In a handout photograph released by the North Korean News Agency, North Korea's leader Kim Jong-un, center is shown with members of the high-level delegation who visited South Korea to attend some of the events at the 2018 Pyeongchang Olympic Games. Posing with Kim Jong-un are from left, Choe Hwi, head of the North's National Sports Guidance Committee; Kim Yong-nam, president of North Korea's Presidium of the Supreme People's Assembly, Kim's sister and special envoy Kim Yo-jong, and Ri Son-gwon, head of the North's state agency in charge of inter-Korean affairs.
KCNA/EPA via Shutterstock

NORTH KOREA OUTMANEUVERS AMERICA

On Thursday South Korea’s president Moon Jae-in called President Trump to inform him that South Korea intends to send a special envoy to North Korea to carry on talks started at the winter Olympics.

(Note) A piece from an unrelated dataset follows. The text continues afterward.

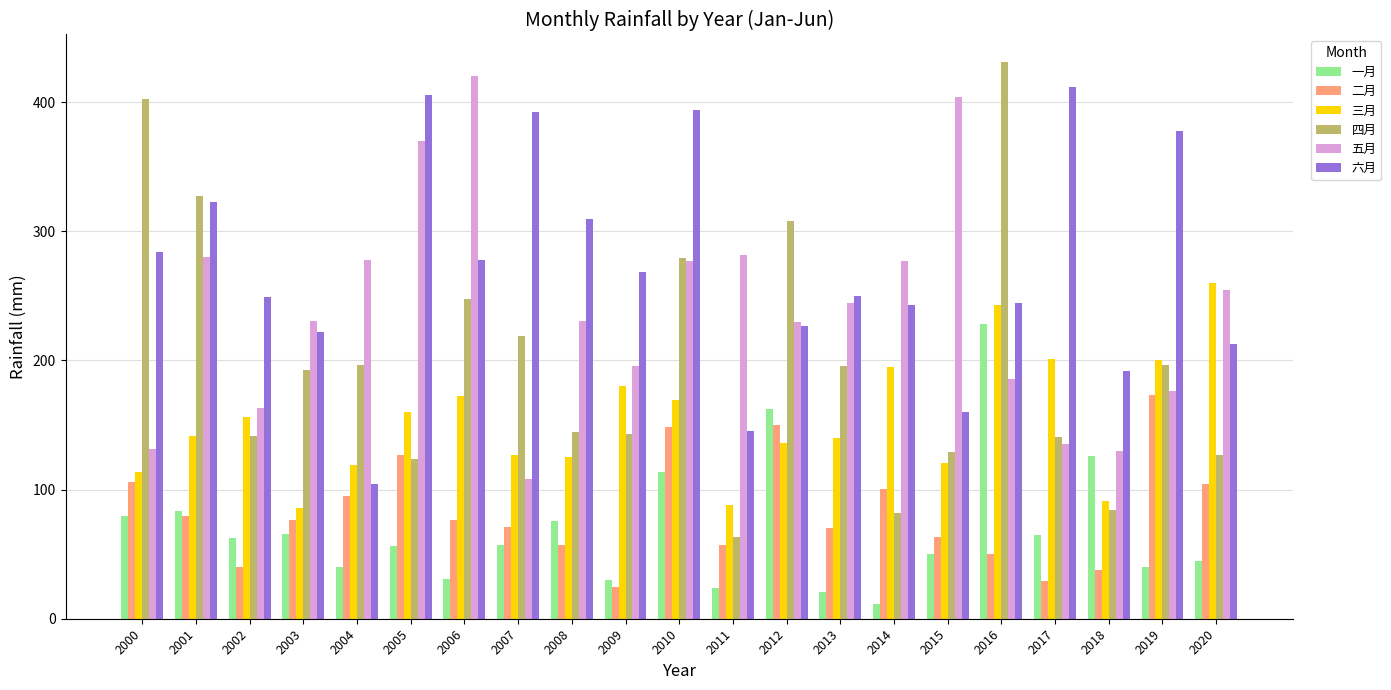

What value does the 三月 series have at 2010?

169.2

The White House read-out of the phone call made no mention of the envoy, instead re-stating the U.S. position that “any dialogue with North Korea must be conducted with the explicit and unwavering goal of complete, verifiable, and irreversible denuclearization.”

Earlier this week Moon’s office quoted the South Korean president as saying that “there is a need for the United States to lower the threshold for talks with North Korea, and North Korea should show it is willing to denuclearize. It’s important the United States and North Korea sit down together quickly.”

At a meeting with state governors at the White House, President Trump said “they want to talk. We want to talk also, only under the right conditions. Otherwise we’re not talking. We’ll see what happens. That’s my attitude, we’ll see what happens.”

For its part, North Korea has always flatly rejected any discussion of its nuclear weapons, which it sees as its only protection against an American invasion.

If nuclear weapons aren’t part of the discussion when South Korea’s envoy goes to Pyongyang, the return to a more normal level of diplomatic activity could simply serve to legitimize North Korean leader Kim Jong Un, even as his regime forges ahead with its ambitious nuclear weapons program.

Time is on Kim’s side. The longer he waits, the closer he gets to building a weapon powerful enough to make military action more problematic -if not impossible. And now with Trump’s trade policies causing new friction between Washington and Seoul, he like Trump has every incentive to wait and “see what happens”.

As Kim maneuvers to crack the alliance open, the State Department has lost one of its most experienced Korea experts, U.S. Special Representative for North Korea policy Joseph Yun, who unexpectedly announced his retirement. His last day was Friday.